#### Problems
1. Decide whether each statement agrees with the mathlib4 naming thread. Answer yes or no for each, and quote the deciding words of the thread. (a) The wiki says inductive datatypes should be UpperCamelCase. (b) ENNReal is defined using a structure. (c) The wiki says classes should keep their Is and Has prefixes.
2. Pick up the mathlib4 naming thread after its last sentence and carry it on for a short stretch.

··· Document text ···

Zulip Chat Archive

Stream: mathlib4

Topic: Naming clarification


Richard Osborn (Nov 27 2022 at 16:38):

I have been trying to familiarize myself with the naming conventions for mathlib4, and I have been having some difficulty wrapping my head around it. I have noticed a number of discrepancies in how things are named vs how the wiki prescribes which makes me believe others are also confused and/or disagree with how the naming scheme is currently defined. I am hoping that my questions can clear things up for myself and others.
First of all, it's my understanding that theorems are all snake_case and are the only examples of the snake_case naming convention. With that in mind, I am still confused by the following.

UpperCamelCase vs lowerCamelCase
Currently, the wiki states that inductive datatypes (of which structure and class are special cases) should be UpperCamelCase and everything else be lowerCamelCase. There are a significant number of defs which are UpperCamelCase in mathlib4, and even ENNReal is defined using a def. It seems as though the inductive datatype vs def split isn't in line with current expectations. From what I can tell, anything in mathlib4 that returns a Sort is capitalized as UpperCamelCase. Is this what people expect? Should there be a Prop vs Type split?
Appealing to Core and Std doesn't seem to help much as their naming convention seems inconsistent. List.isPrefix,List.Disjoint, and outParam seem arbitrarily capitalized.

Prefixes
The wiki also establishes that classes should have their Is and Has prefixes removed. In certain cases, this has led to name clashes. See IsEmpty class vs Empty datatype. Is this a case where the 'is' prefix is warranted? Should either of them be renamed? Are there other similar situations that should be considered? See also IsDomain, IsLeftCancelMul, IsSymmOp, etc...
For datatypes that are not classes, is there a convention for when someone should include a verb in a name or is it best to leave it up to author's discretion? See IsUnit, IsTop, IsPartialInv.
Finally, should all the classes with the Has prefix be renamed? We currently define HasCompl, HasSup, HasInf, HasUncurry, HasInvolutiveNeg, HasDistribNeg, HasQuotient, and a few others.

Sorry for the long post, if this needs to get split up into multiple discussions, I'd be happy to oblige.

Arien Malec (Nov 27 2022 at 17:44):

Prop-typed defs are UpperCamelCase

Arien Malec (Nov 27 2022 at 17:45):

On typeclasses, I think there’s a tension between following Lean 4 conventions & reducing renaming

Arien Malec (Nov 27 2022 at 17:45):

That section may require revisions

Arien Malec (Nov 27 2022 at 17:45):

I based it on Lean 4 conventions.

Andrew Yang (Nov 27 2022 at 18:11):

The Prop-Type split means that def bar_baz : foo for foo : Prop, and def barBaz : foo for foo : Type _. In the special case of foo = Prop, since Prop : Type 1, it is the latter.

··· Information supplied ···

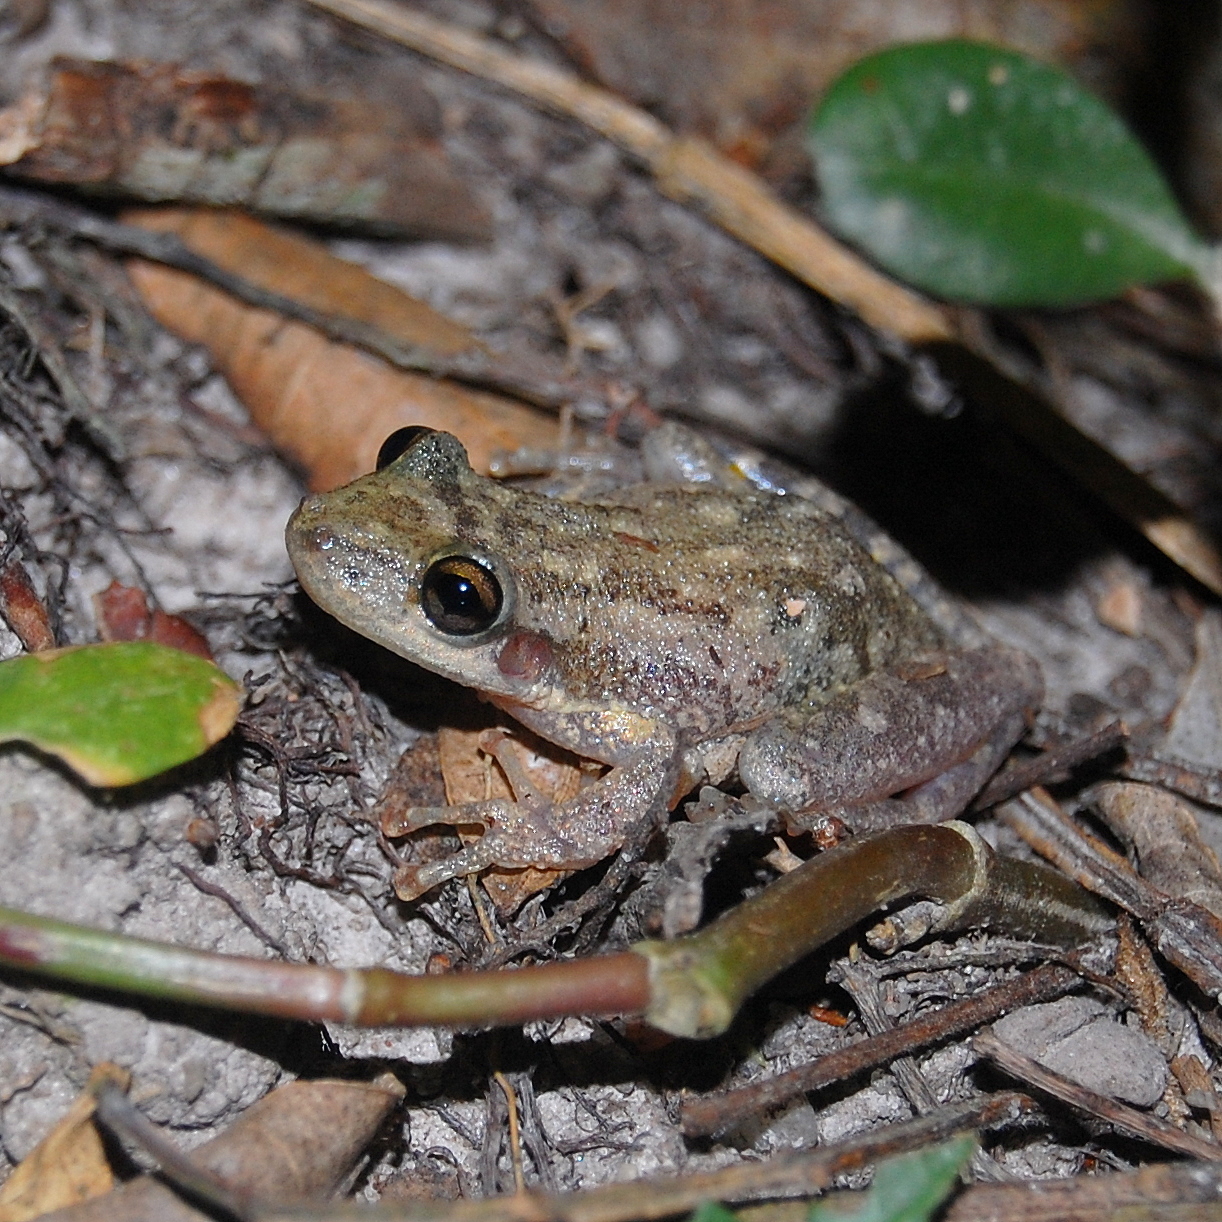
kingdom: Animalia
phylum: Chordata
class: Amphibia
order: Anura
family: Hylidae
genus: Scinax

···
··· Information supplied ···

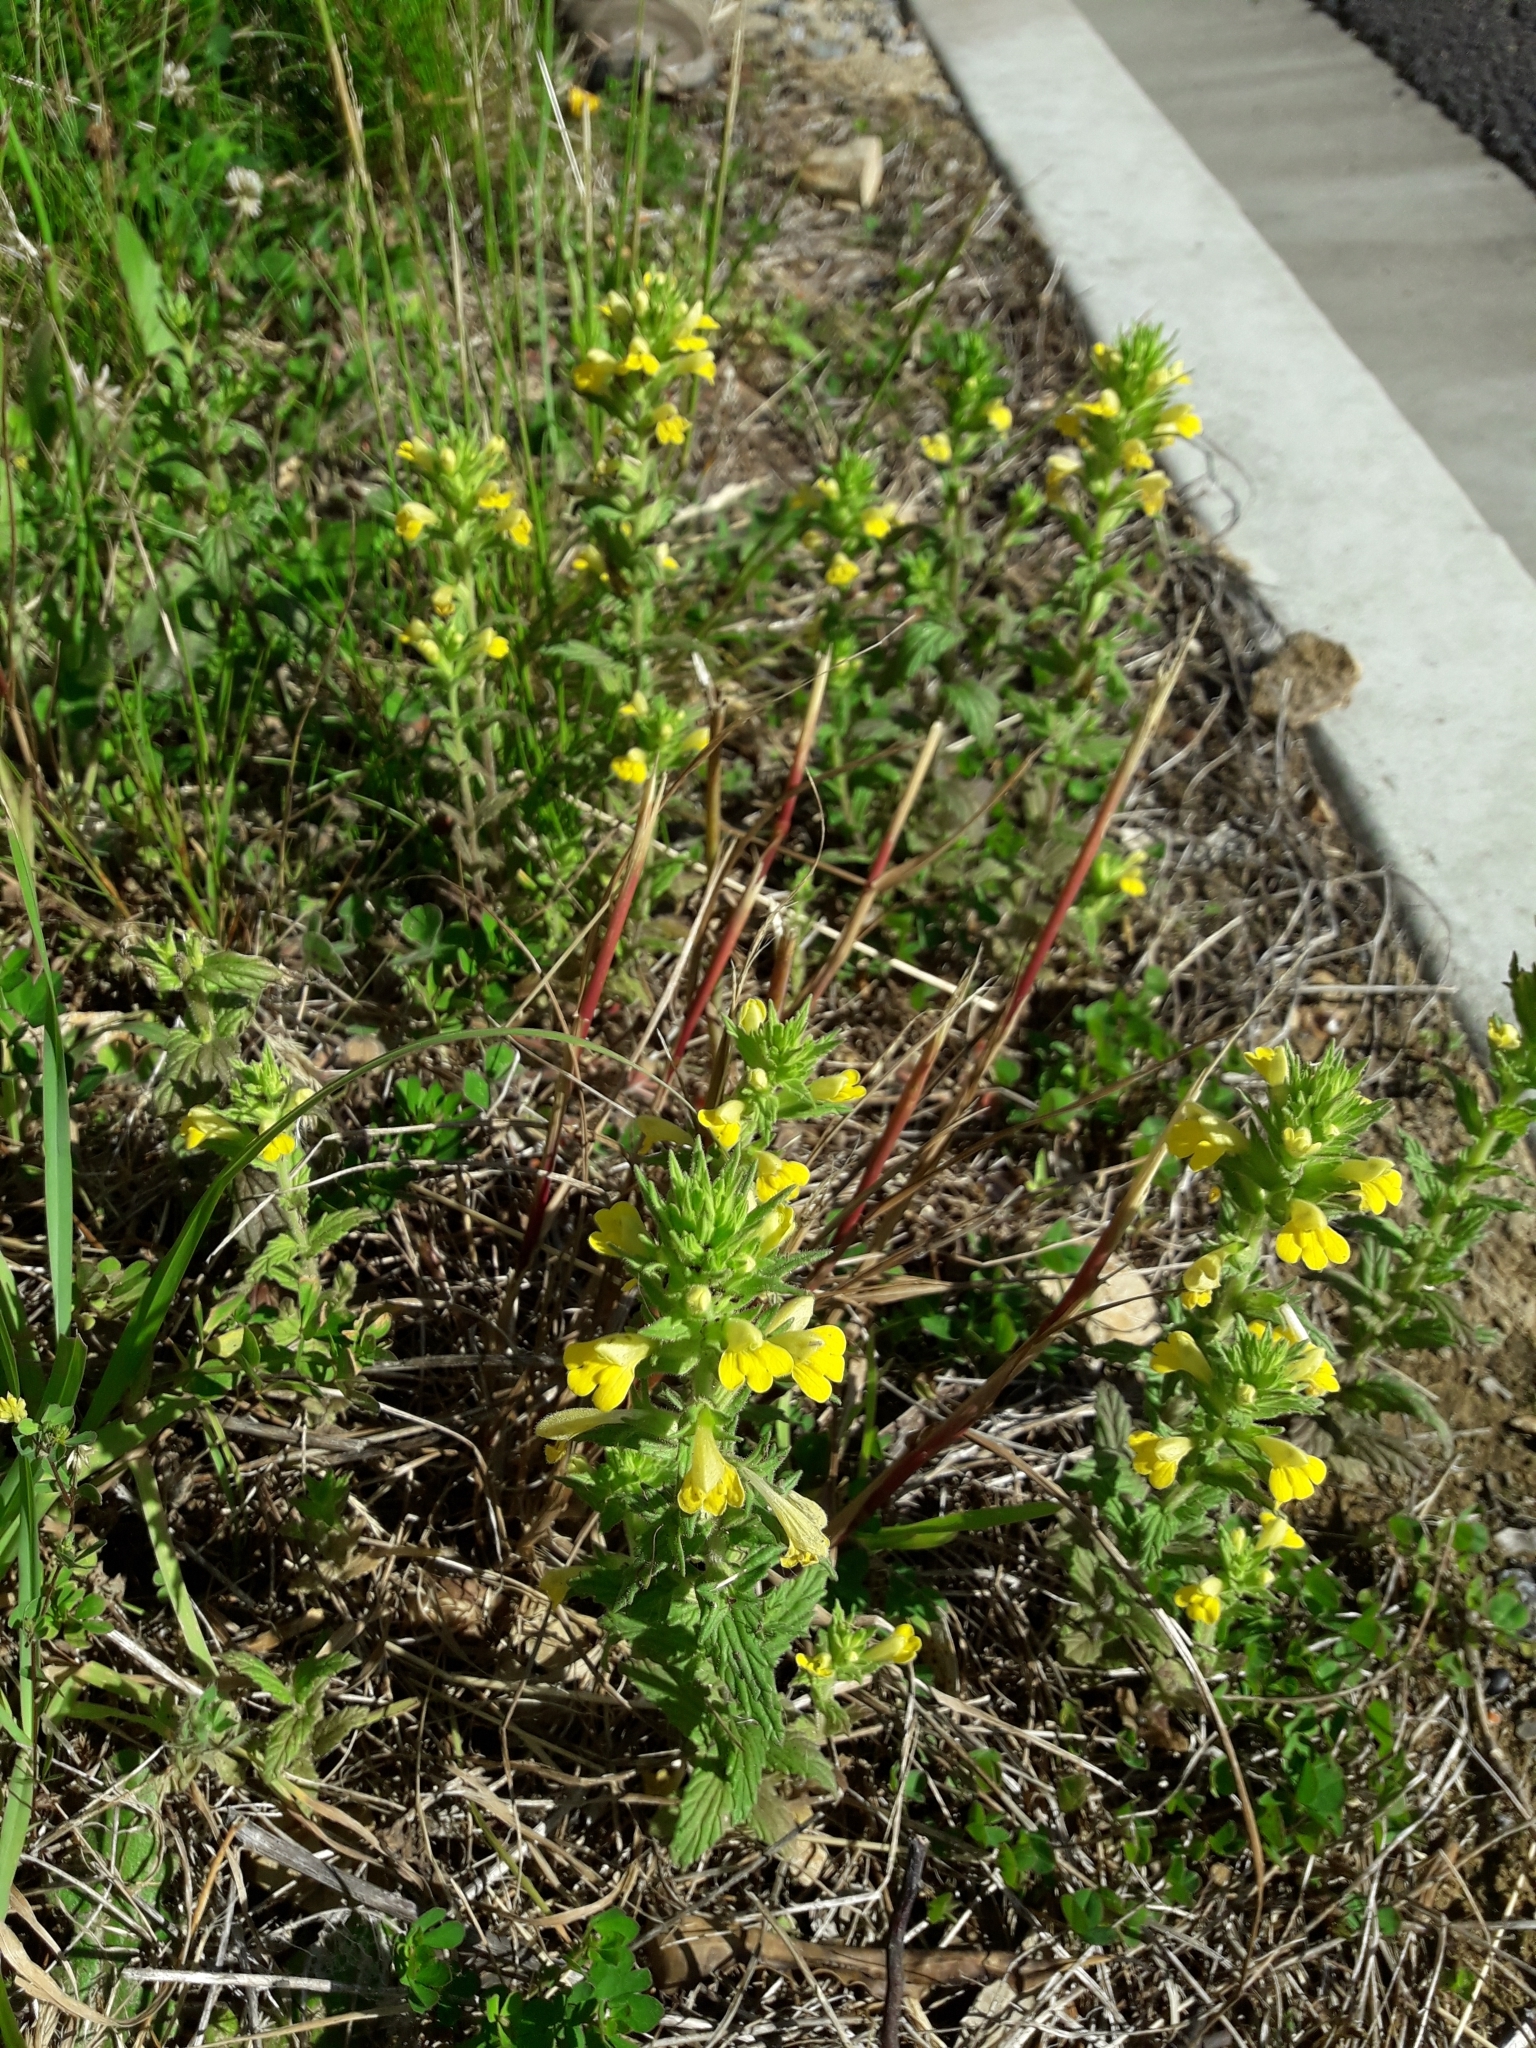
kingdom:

···
··· Information supplied ···

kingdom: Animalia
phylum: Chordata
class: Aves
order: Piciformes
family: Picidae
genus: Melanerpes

···

#### Results by task
1.
(a) Yes: "the wiki states that inductive datatypes (of which structure and class are special cases) should be UpperCamelCase"
(b) No: "even ENNReal is defined using a def"
(c) No: "classes should have their Is and Has prefixes removed"

2.
Edit: but Sort* are exeptions and def BarBaz : Sort*.

Arien Malec (Nov 27 2022 at 18:14):

That’s worth clarifying in the wiki.

Richard Osborn (Nov 27 2022 at 18:17):

Ok, so when defining terms, it is split between snake_case and lowerCamelCase.

Richard Osborn (Nov 27 2022 at 18:22):

and def barBaz : Foo for Foo : Type would be the correct capitalization?

Andrew Yang (Nov 27 2022 at 18:27):

Yes. String.isPrefix should be String.IsPrefix. List.Disjoint is correct as is. outParam should be OutParam but it is to be in core so yeah.

Andrew Yang (Nov 27 2022 at 18:27):

Or maybe outParam is morally a term of the type Type -> Type so it is not UpperCamelCase.

Richard Osborn (Nov 27 2022 at 18:44):

Would this mean with_top should be translated as withTop?

Andrew Yang (Nov 27 2022 at 18:56):

Is it so? Then docs4#Not should probably be named not since it is morally Prop -> Prop.

Jireh Loreaux (Nov 27 2022 at 19:04):

Actually I take it back, I'm not sure in this case.

Richard Osborn (Nov 27 2022 at 19:04):

Perhaps what is confusing me is that withTop in mathlib4 would be defined as

def withTop (α : Type) := Option α

but it could just have easily been defined as

inductive WithTop (α : Type) where
  | top   : WithTop α
  | some  : α  WithTop α

Should these have different capitalizations?

Andrew Yang (Nov 27 2022 at 19:11):

Either case the result type signature is Type and it is WithTop.

Jireh Loreaux (Nov 27 2022 at 19:11):

This should still be WithTop because Option : Type u → Type u and hence Option α : Type u

Thomas Murrills (Nov 27 2022 at 19:11):

I think we still have Option α : Type, so even in the def, it should still be WithTop since the def entails WithTop α : Type, and I think type-valued terms are UpperCamelCase.

I know And : Prop → Prop → Prop is given as an example of the use of UpperCamelCase for Prop-valued terms. Perhaps the wiki should be updated to explicitly include “Prop- and Type-valued terms” if not already updated?

Thomas Murrills (Nov 27 2022 at 19:12):

Oops, I guess we were all writing the same message at the same time :upside_down:

Jireh Loreaux (Nov 27 2022 at 19:12):

Or just Sort-valued terms

Andrew Yang (Nov 27 2022 at 19:13):

The wiki already mentions this. But I think the wiki mentioning outParam as an example would cause confusion though.

Richard Osborn (Nov 27 2022 at 19:13):

Jireh Loreaux said:

Or just Sort-valued terms

This agrees with what I've seen people doing so far when porting over files.

Thomas Murrills (Nov 27 2022 at 19:15):

The wiki doesn’t actually mention this—it just says “Props and Types”, which doesn’t cover e.g. things like WithTop of type Type → Type and apparently has caused some confusion.

Andrew Yang (Nov 27 2022 at 19:19):

It is def WithTop (α) : Type := sorry, so it stricly falls in the "Props and Types" category. But maybe wiki can somehow make it clearer.

Richard Osborn (Nov 27 2022 at 19:20):

So if I am understanding everything correctly, terms of Prop are snake_case, terms of Type are lowerCamelCase, any Props or Types should be UpperCamelCase. Functions should be capitalized based on their return type.

Richard Osborn (Nov 27 2022 at 19:24):

Should I split off my questions about naming prefixes into a new discussion to avoid cluttering this one?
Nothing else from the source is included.